Биографическая справка

Составлена Полом Остином Делагарди

Мисс Сэйерс попросила меня заполнить кое-какие лакуны и исправить несколько незначительных ошибок в ее описании жизни моего племянника Питера. Делаю это с удовольствием. Каждый мужчина честолюбиво мечтает выступить в печати, поэтому я охотно согласился — со всей скромностью, подобающей моим преклонным годам, — выступить летописцем триумфальной карьеры моего знаменитого племянника.

Род Уимзи старинный — по мне, так слишком старый. Единственное здравое деяние, которое совершил отец Питера, состоит в том, что он объединил свою истощившуюся династию с исполненным жизненной энергии франко-английским родом Делагарди. Но даже при этом мой племянник Джеральд (нынешний герцог Денверский) — всего лишь тупоумный английский сквайр, а моя племянница Мэри, до того как вышла замуж за полицейского и остепенилась, была взбалмошной и глупой девицей. Рад сообщить, что Питер пошел в нашу породу — в свою мать и меня. Да, признаю́, он слишком нервный и любопытный, но это лучше, чем быть серым и безмозглым, как его брат и отец, или сентиментальным, как сын Джеральда Сент-Джордж. По крайней мере, Питер унаследовал мозги Делагарди, что позволяет ему обуздывать бешеный темперамент Уимзи.

Питер родился в 1890 году. В тот период его мать была очень озабочена поведением своего мужа (Денвер всегда доставлял много хлопот, хотя большой скандал разразился только в юбилейный год), и ее нервозность, вероятно, передалась ребенку. Мальчик рос эдакой бледной креветкой, очень беспокойным и озорным, но всегда не по годам сообразительным. В нем не было ничего от статной красоты Джеральда, однако он развил в себе то, что я бы назвал физической одаренностью, — не столько силу, сколько ловкость тела. Он хорошо видел мяч на поле и отлично ездил верхом, был дьявольски отважен, но отнюдь не безрассуден и, прежде чем рискнуть, всегда взвешивал риск. В детстве он страдал ночными кошмарами и, к огорчению отца, страстно увлекался чтением и музыкой.
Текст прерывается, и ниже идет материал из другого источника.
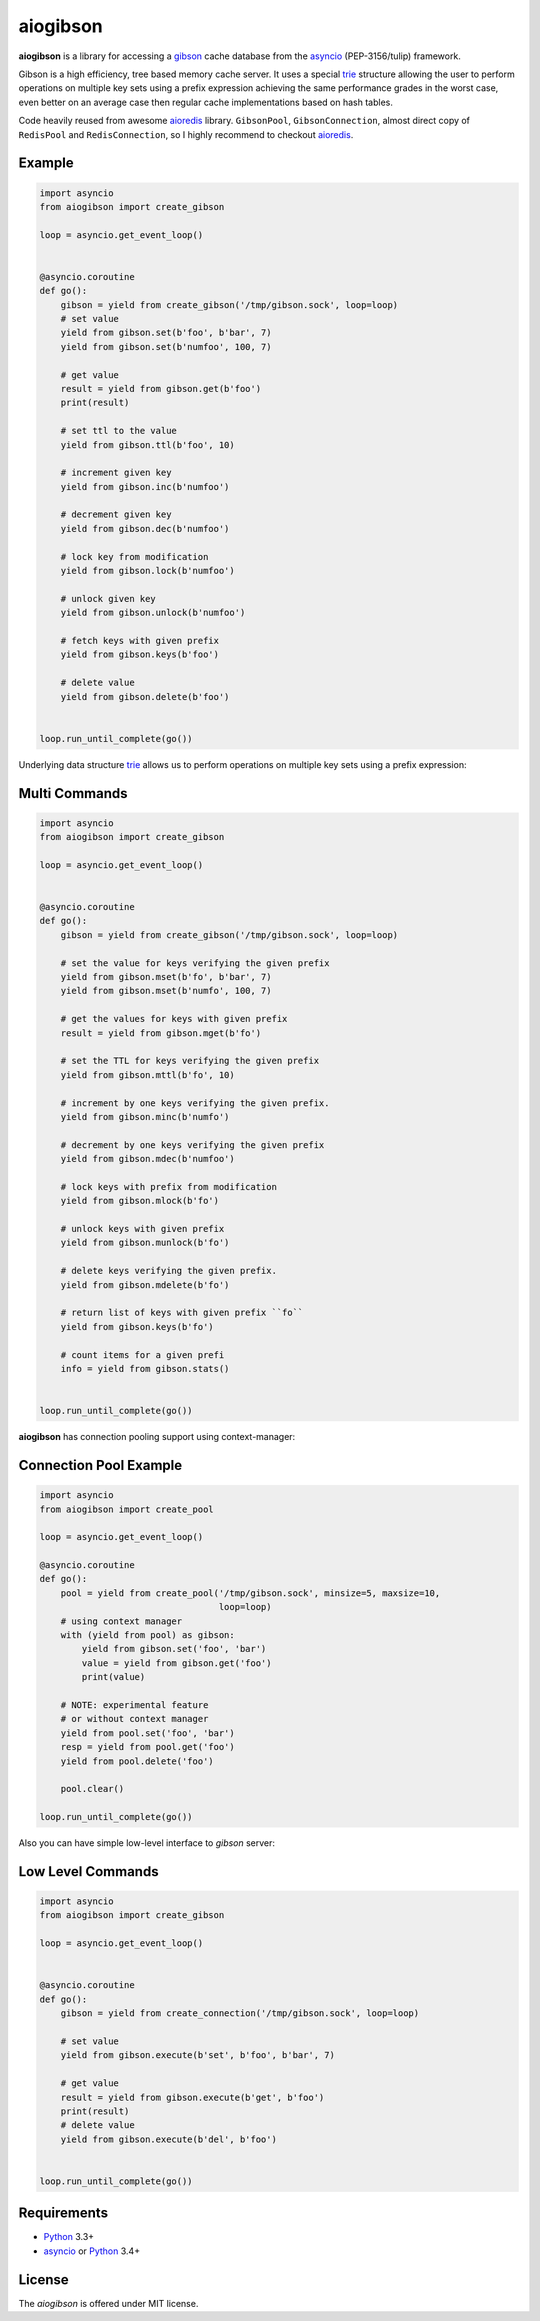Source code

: aiogibson
=========

.. image:: https://travis-ci.org/jettify/aiogibson.svg?branch=master
    :target: https://travis-ci.org/jettify/aiogibson
    :alt: |Build status|
.. image:: https://coveralls.io/repos/jettify/aiogibson/badge.png?branch=master
    :target: https://coveralls.io/r/jettify/aiogibson?branch=master
    :alt: |Coverage|
.. image:: https://pypip.in/v/aiogibson/badge.svg
    :target: https://pypi.python.org/pypi/aiogibson/
    :alt: |Latest PyPI version|
.. image:: https://pypip.in/d/aiogibson/badge.svg
    :target: https://pypi.python.org/pypi/aiogibson/
    :alt: |Number of PyPI downloads|
.. image:: https://pypip.in/license/aiogibson/badge.svg
    :target: https://pypi.python.org/pypi/aiogibson/
    :alt: |License|


**aiogibson** is a library for accessing a gibson_ cache database
from the asyncio_ (PEP-3156/tulip) framework.

Gibson is a high efficiency, tree based memory cache server.
It uses a special trie_ structure allowing the
user to perform operations on multiple key sets using a prefix
expression achieving the same performance grades in the worst case,
even better on an average case then regular cache implementations
based on hash tables.


Code heavily reused from awesome aioredis_ library. ``GibsonPool``,
``GibsonConnection``, almost direct copy of ``RedisPool`` and
``RedisConnection``, so I highly recommend to checkout aioredis_.

Example
-------

.. code:: python

    import asyncio
    from aiogibson import create_gibson

    loop = asyncio.get_event_loop()


    @asyncio.coroutine
    def go():
        gibson = yield from create_gibson('/tmp/gibson.sock', loop=loop)
        # set value
        yield from gibson.set(b'foo', b'bar', 7)
        yield from gibson.set(b'numfoo', 100, 7)

        # get value
        result = yield from gibson.get(b'foo')
        print(result)

        # set ttl to the value
        yield from gibson.ttl(b'foo', 10)

        # increment given key
        yield from gibson.inc(b'numfoo')

        # decrement given key
        yield from gibson.dec(b'numfoo')

        # lock key from modification
        yield from gibson.lock(b'numfoo')

        # unlock given key
        yield from gibson.unlock(b'numfoo')

        # fetch keys with given prefix
        yield from gibson.keys(b'foo')

        # delete value
        yield from gibson.delete(b'foo')


    loop.run_until_complete(go())

Underlying data structure trie_ allows us to perform operations on multiple
key sets using a prefix expression:


Multi Commands
--------------

.. code:: python

    import asyncio
    from aiogibson import create_gibson

    loop = asyncio.get_event_loop()


    @asyncio.coroutine
    def go():
        gibson = yield from create_gibson('/tmp/gibson.sock', loop=loop)

        # set the value for keys verifying the given prefix
        yield from gibson.mset(b'fo', b'bar', 7)
        yield from gibson.mset(b'numfo', 100, 7)

        # get the values for keys with given prefix
        result = yield from gibson.mget(b'fo')

        # set the TTL for keys verifying the given prefix
        yield from gibson.mttl(b'fo', 10)

        # increment by one keys verifying the given prefix.
        yield from gibson.minc(b'numfo')

        # decrement by one keys verifying the given prefix
        yield from gibson.mdec(b'numfoo')

        # lock keys with prefix from modification
        yield from gibson.mlock(b'fo')

        # unlock keys with given prefix
        yield from gibson.munlock(b'fo')

        # delete keys verifying the given prefix.
        yield from gibson.mdelete(b'fo')

        # return list of keys with given prefix ``fo``
        yield from gibson.keys(b'fo')

        # count items for a given prefi
        info = yield from gibson.stats()


    loop.run_until_complete(go())

**aiogibson** has connection pooling support using context-manager:


Connection Pool Example
-----------------------

.. code:: python

    import asyncio
    from aiogibson import create_pool

    loop = asyncio.get_event_loop()

    @asyncio.coroutine
    def go():
        pool = yield from create_pool('/tmp/gibson.sock', minsize=5, maxsize=10,
                                      loop=loop)
        # using context manager
        with (yield from pool) as gibson:
            yield from gibson.set('foo', 'bar')
            value = yield from gibson.get('foo')
            print(value)

        # NOTE: experimental feature
        # or without context manager
        yield from pool.set('foo', 'bar')
        resp = yield from pool.get('foo')
        yield from pool.delete('foo')

        pool.clear()

    loop.run_until_complete(go())


Also you can have simple low-level interface to *gibson* server:


Low Level Commands
------------------

.. code:: python

    import asyncio
    from aiogibson import create_gibson

    loop = asyncio.get_event_loop()


    @asyncio.coroutine
    def go():
        gibson = yield from create_connection('/tmp/gibson.sock', loop=loop)

        # set value
        yield from gibson.execute(b'set', b'foo', b'bar', 7)

        # get value
        result = yield from gibson.execute(b'get', b'foo')
        print(result)
        # delete value
        yield from gibson.execute(b'del', b'foo')


    loop.run_until_complete(go())


Requirements
------------

* Python_ 3.3+
* asyncio_ or Python_ 3.4+


License
-------

The *aiogibson* is offered under MIT license.

.. _Python: https://www.python.org
.. _asyncio: http://docs.python.org/3.4/library/asyncio.html
.. _gibson: http://gibson-db.in/
.. _aioredis: https://github.com/aio-libs/aioredis
.. _trie: http://en.wikipedia.org/wiki/Trie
Его первые школьные годы счастливыми не назовешь. Он был довольно капризным ребенком, а одноклассники, естественно, прозвали его «заморышем»[209] и насмехались над ним. Он же в порядке самозащиты паясничал и со временем превратился бы в завзятого шута, если бы учитель физкультуры в Итоне не разглядел в нем врожденный талант незаурядного крикетиста. После этого, разумеется, его эксцентричность стала восприниматься как остроумие, а Джеральд получил полезный урок, увидев, что его младший брат стал куда более популярным, нежели он сам. К шестому классу Питер умудрился стать звездой школы — спортсмен, эрудит, arbiter elegantiārum[210] — nec pluribus impar[211]. Крикет тому весьма способствовал — огромное количество выпускников Итона помнят «великого Уима» и представление, которое он устроил в игре против Харроу, — однако его знакомство с отличным портным, знание Лондона и умение отличать хорошее вино от плохого — целиком моя заслуга. Денвер мало заботился о нем — у него было слишком много собственных сложностей, к тому же приходилось заниматься Джеральдом, который как раз в то время знатно опозорился в Оксфорде. В сущности, Питер никогда не ладил с отцом, он был беспощадным юным критиком отцовского поведения, а сострадание к матери разрушительно влияло на его чувство юмора.